→ MATERIAL FOR THIS TASK:
=== Begin Enclosure ===
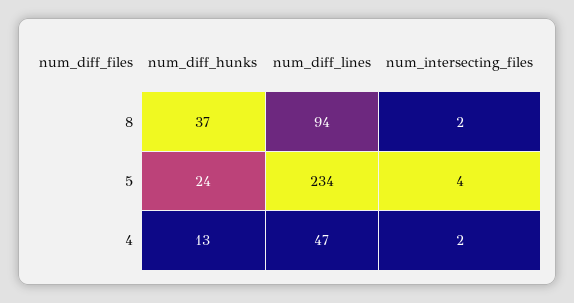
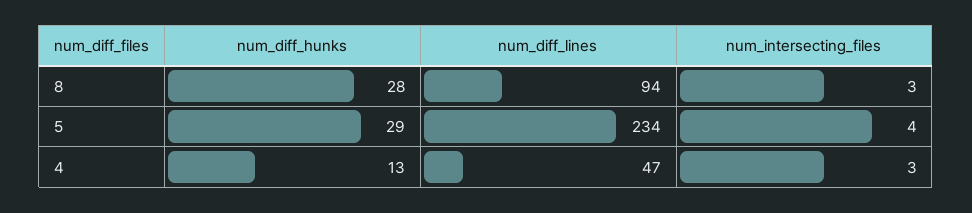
  {
    "num_diff_hunks": {
-     "8": 37,
+     "8": 28,
-     "5": 24,
+     "5": 29,
      "4": 13
    },
    "num_diff_lines": {
      "8": 94,
      "5": 234,
      "4": 47
    },
    "num_intersecting_files": {
-     "8": 2,
+     "8": 3,
      "5": 4,
-     "4": 2
+     "4": 3
    }
  }

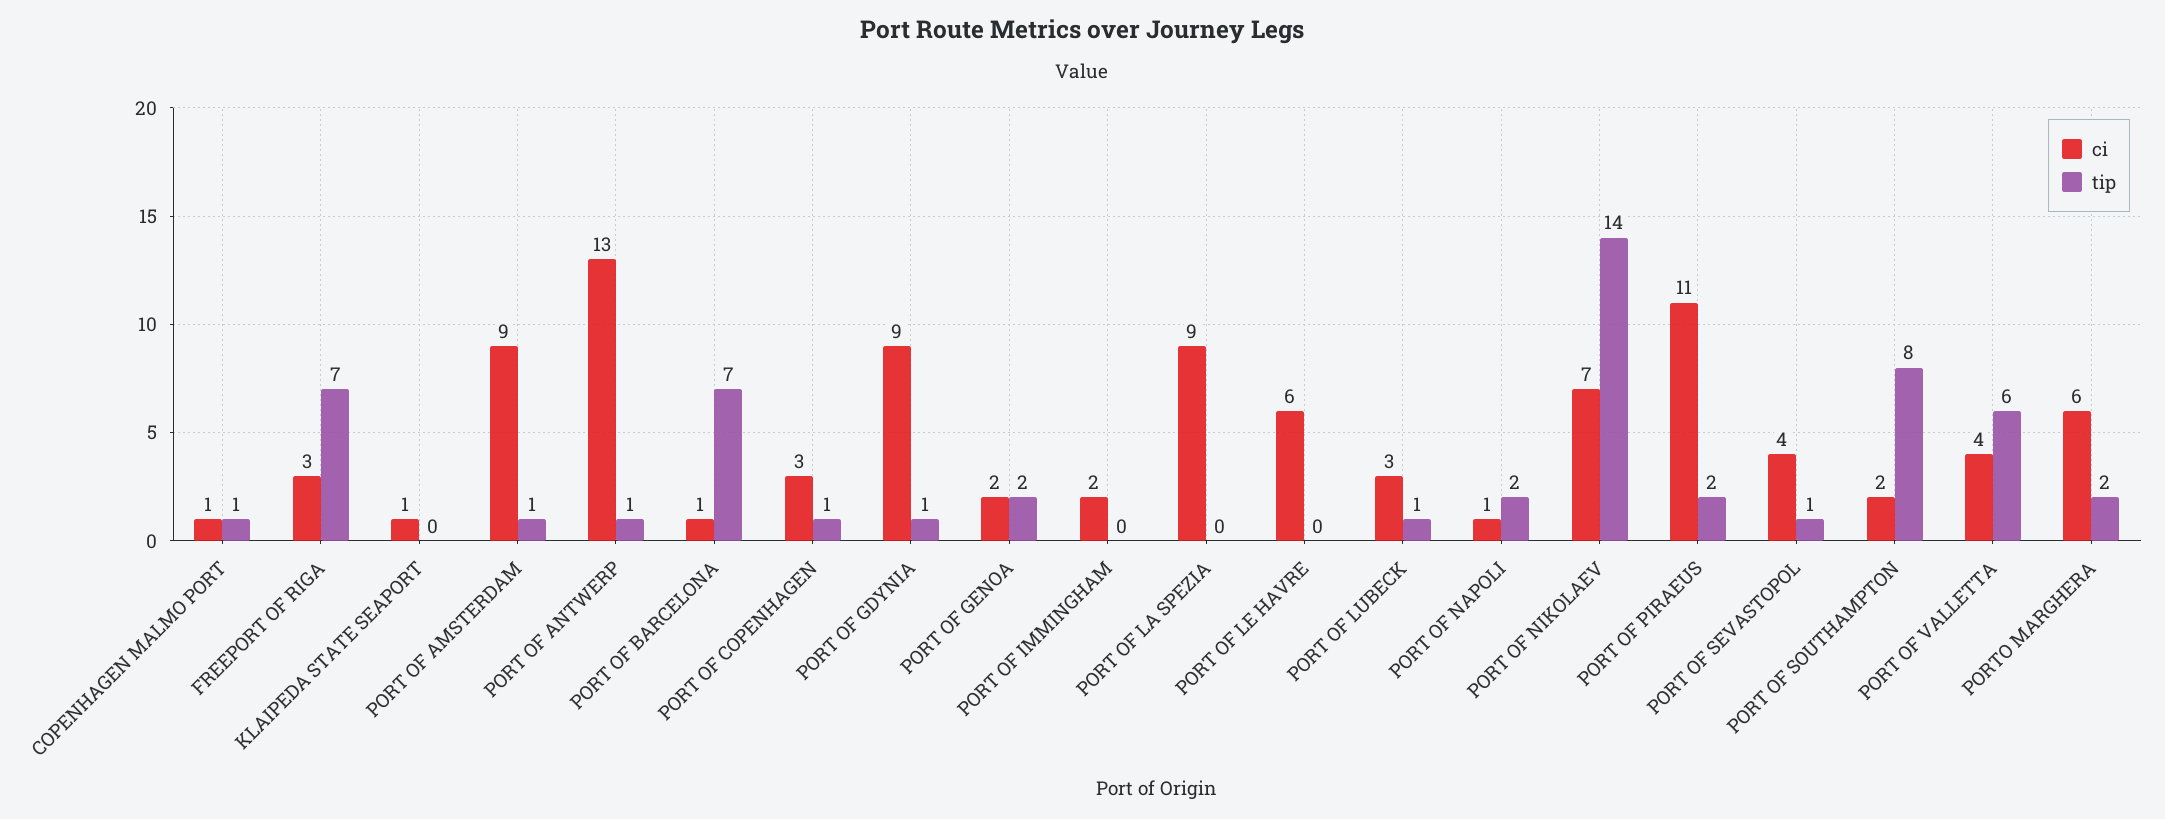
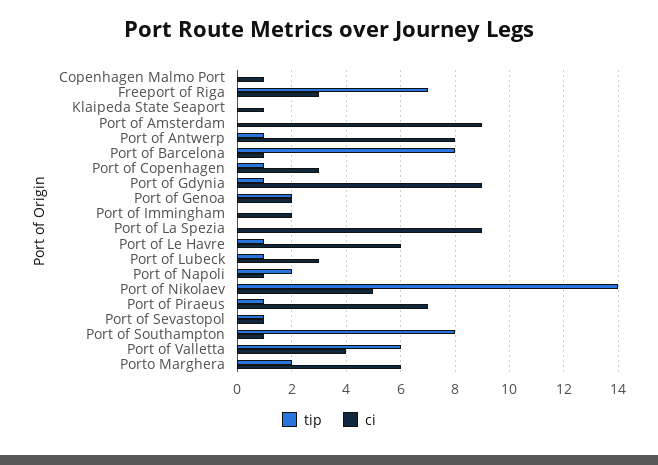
  {
    "ci": {
      "COPENHAGEN MALMO PORT": 1,
      "FREEPORT OF RIGA": 3,
      "KLAIPEDA STATE SEAPORT": 1,
      "PORT OF AMSTERDAM": 9,
-     "PORT OF ANTWERP": 13,
+     "PORT OF ANTWERP": 8,
      "PORT OF BARCELONA": 1,
      "PORT OF COPENHAGEN": 3,
      "PORT OF GDYNIA": 9,
      "PORT OF GENOA": 2,
      "PORT OF IMMINGHAM": 2,
      "PORT OF LA SPEZIA": 9,
      "PORT OF LE HAVRE": 6,
      "PORT OF LUBECK": 3,
      "PORT OF NAPOLI": 1,
-     "PORT OF NIKOLAEV": 7,
+     "PORT OF NIKOLAEV": 5,
-     "PORT OF PIRAEUS": 11,
+     "PORT OF PIRAEUS": 7,
-     "PORT OF SEVASTOPOL": 4,
+     "PORT OF SEVASTOPOL": 1,
-     "PORT OF SOUTHAMPTON": 2,
+     "PORT OF SOUTHAMPTON": 1,
      "PORT OF VALLETTA": 4,
      "PORTO MARGHERA": 6
    },
    "tip": {
-     "COPENHAGEN MALMO PORT": 1,
+     "COPENHAGEN MALMO PORT": 0,
      "FREEPORT OF RIGA": 7,
      "KLAIPEDA STATE SEAPORT": 0,
-     "PORT OF AMSTERDAM": 1,
+     "PORT OF AMSTERDAM": 0,
      "PORT OF ANTWERP": 1,
-     "PORT OF BARCELONA": 7,
+     "PORT OF BARCELONA": 8,
      "PORT OF COPENHAGEN": 1,
      "PORT OF GDYNIA": 1,
      "PORT OF GENOA": 2,
      "PORT OF IMMINGHAM": 0,
      "PORT OF LA SPEZIA": 0,
-     "PORT OF LE HAVRE": 0,
+     "PORT OF LE HAVRE": 1,
      "PORT OF LUBECK": 1,
      "PORT OF NAPOLI": 2,
      "PORT OF NIKOLAEV": 14,
-     "PORT OF PIRAEUS": 2,
+     "PORT OF PIRAEUS": 1,
      "PORT OF SEVASTOPOL": 1,
      "PORT OF SOUTHAMPTON": 8,
      "PORT OF VALLETTA": 6,
      "PORTO MARGHERA": 2
    }
  }

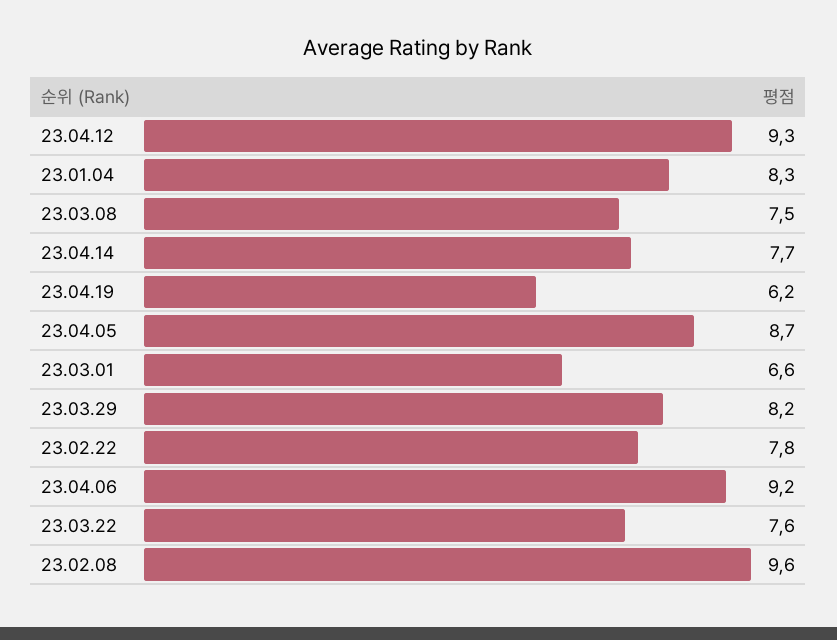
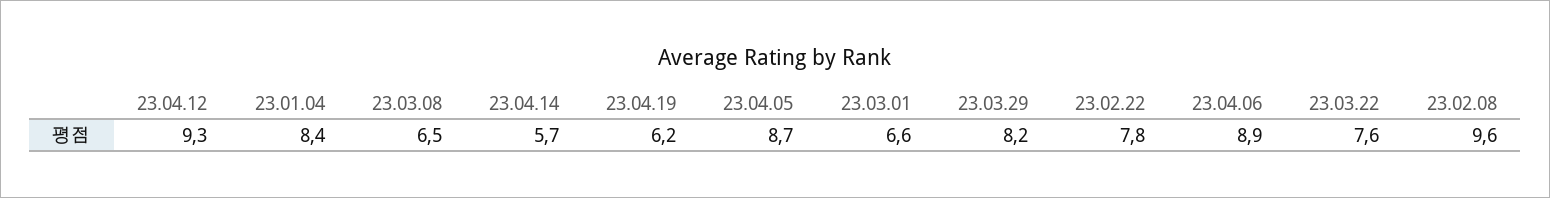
  {
    "23.04.12": 9.3,
-   "23.01.04": 8.3,
+   "23.01.04": 8.4,
-   "23.03.08": 7.5,
+   "23.03.08": 6.5,
-   "23.04.14": 7.7,
+   "23.04.14": 5.7,
    "23.04.19": 6.2,
    "23.04.05": 8.7,
    "23.03.01": 6.6,
    "23.03.29": 8.2,
    "23.02.22": 7.8,
-   "23.04.06": 9.2,
+   "23.04.06": 8.9,
    "23.03.22": 7.6,
    "23.02.08": 9.6
  }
=== End Enclosure ===
→ ASSIGNMENT: For every record above, repeat the text exactly and omit any picture.

→ TASK RESPONSE:
  {
    "num_diff_hunks": {
-     "8": 37,
+     "8": 28,
-     "5": 24,
+     "5": 29,
      "4": 13
    },
    "num_diff_lines": {
      "8": 94,
      "5": 234,
      "4": 47
    },
    "num_intersecting_files": {
-     "8": 2,
+     "8": 3,
      "5": 4,
-     "4": 2
+     "4": 3
    }
  }

  {
    "ci": {
      "COPENHAGEN MALMO PORT": 1,
      "FREEPORT OF RIGA": 3,
      "KLAIPEDA STATE SEAPORT": 1,
      "PORT OF AMSTERDAM": 9,
-     "PORT OF ANTWERP": 13,
+     "PORT OF ANTWERP": 8,
      "PORT OF BARCELONA": 1,
      "PORT OF COPENHAGEN": 3,
      "PORT OF GDYNIA": 9,
      "PORT OF GENOA": 2,
      "PORT OF IMMINGHAM": 2,
      "PORT OF LA SPEZIA": 9,
      "PORT OF LE HAVRE": 6,
      "PORT OF LUBECK": 3,
      "PORT OF NAPOLI": 1,
-     "PORT OF NIKOLAEV": 7,
+     "PORT OF NIKOLAEV": 5,
-     "PORT OF PIRAEUS": 11,
+     "PORT OF PIRAEUS": 7,
-     "PORT OF SEVASTOPOL": 4,
+     "PORT OF SEVASTOPOL": 1,
-     "PORT OF SOUTHAMPTON": 2,
+     "PORT OF SOUTHAMPTON": 1,
      "PORT OF VALLETTA": 4,
      "PORTO MARGHERA": 6
    },
    "tip": {
-     "COPENHAGEN MALMO PORT": 1,
+     "COPENHAGEN MALMO PORT": 0,
      "FREEPORT OF RIGA": 7,
      "KLAIPEDA STATE SEAPORT": 0,
-     "PORT OF AMSTERDAM": 1,
+     "PORT OF AMSTERDAM": 0,
      "PORT OF ANTWERP": 1,
-     "PORT OF BARCELONA": 7,
+     "PORT OF BARCELONA": 8,
      "PORT OF COPENHAGEN": 1,
      "PORT OF GDYNIA": 1,
      "PORT OF GENOA": 2,
      "PORT OF IMMINGHAM": 0,
      "PORT OF LA SPEZIA": 0,
-     "PORT OF LE HAVRE": 0,
+     "PORT OF LE HAVRE": 1,
      "PORT OF LUBECK": 1,
      "PORT OF NAPOLI": 2,
      "PORT OF NIKOLAEV": 14,
-     "PORT OF PIRAEUS": 2,
+     "PORT OF PIRAEUS": 1,
      "PORT OF SEVASTOPOL": 1,
      "PORT OF SOUTHAMPTON": 8,
      "PORT OF VALLETTA": 6,
      "PORTO MARGHERA": 2
    }
  }

  {
    "23.04.12": 9.3,
-   "23.01.04": 8.3,
+   "23.01.04": 8.4,
-   "23.03.08": 7.5,
+   "23.03.08": 6.5,
-   "23.04.14": 7.7,
+   "23.04.14": 5.7,
    "23.04.19": 6.2,
    "23.04.05": 8.7,
    "23.03.01": 6.6,
    "23.03.29": 8.2,
    "23.02.22": 7.8,
-   "23.04.06": 9.2,
+   "23.04.06": 8.9,
    "23.03.22": 7.6,
    "23.02.08": 9.6
  }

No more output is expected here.